Background

Sunday, April 24, 2011

Stop, Collaborate and Listen.

I was driving to work yesterday and I heard, "Ice Ice Baby," for the first time in years. This song and I have a long history, because it is the first thing that I remember that I bartered with my mother about. I was the kind of kid that instinctively got good grades. I mean, you're in school, you're in there all day, so why not make the best of it? Anyway, when Vanilla Ice's album, "To The Extreme" came out in 1990, I wanted it. I remember envying the cassette at Kmart. After an awesomely stellar report card, my mother bought me the cassette, and I kind of wish I still had it, but I also think that I may have listened to it so many times that it stopped working. That was a while ago.

When I heard the song on the radio during a "Flashback Weekend," or whatever, I listened for a while and then I found myself saying out loud, "Shut the fuck up." It was at that moment that I realize that this song had graduated from my self-invented five-step program.

Step One: A song is super popular and everyone can't get enough of it. It's on the radio every five minutes and everyone sings along with reckless abandon.

Step Two: The overplayed song becomes a pariah and everyone wants to stab themselves in the face every time their hear it. They can't change the station of the radio fast-enough.

Step Three: Obscurity. The radio isn't shoving it down your throat anymore, and you've already sold that album to The Exchange, where it sits with the seventy-thousand other copies of Avril Lavigne's "Let Go."

Step Four: Irony! People adopt a song back into their lives because they love how ironic it is to love it, or they enjoy the camp value. This song, specifically, will probably never leave this phase, nor do I really want it to.

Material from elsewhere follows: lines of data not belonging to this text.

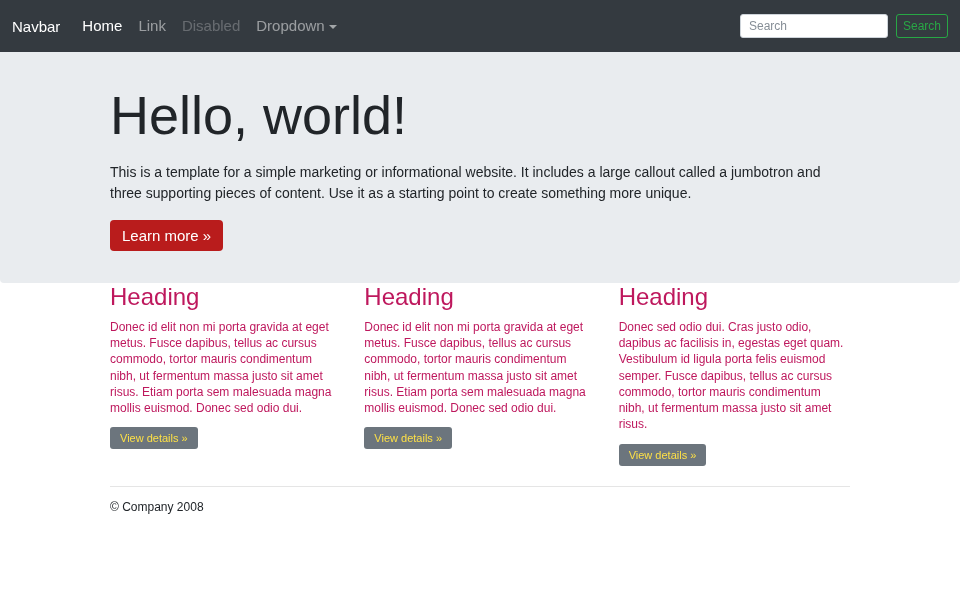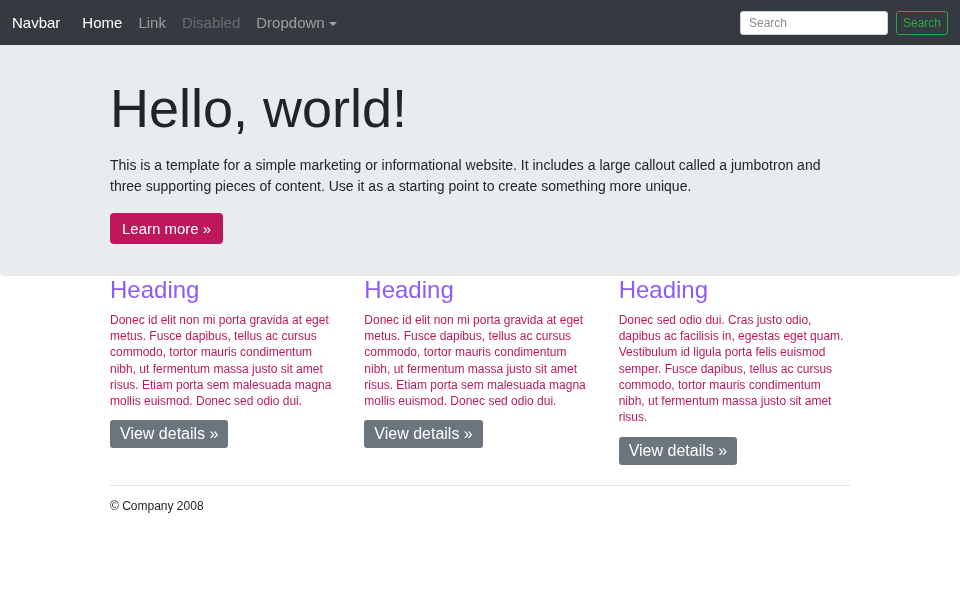--- a/index.html
+++ b/index.html
@@ -14,7 +14,7 @@
 
   
   .navbar {
-    height: 45px;
+    height: 52px;
     background: #343a40;
     display: flex;
     align-items: center;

Step Five: This is the aptly titled "Shut the Fuck Up," phase. This is obviously where "Ice Ice Baby," lives. Whether it's because Vanilla Ice (aka Robert Van Winkle) will not accept his forced retirement with grace (I think he's on some kind of home improvement show now or something), or because the culture that surrounds that song isn't all that exciting or "retro," it's the kind of song that just doesn't hold it's own the way that "Looking For Love In All the Wrong Places," has years and years after the release of "Urban Cowboy" to DVD. What a great movie! It's got it all and it has it before John Travolta became a weirdly plump Scientologist. But I digress...

Take every song that you've ever liked or hated, and you'll find that it fits somewhere on this scale.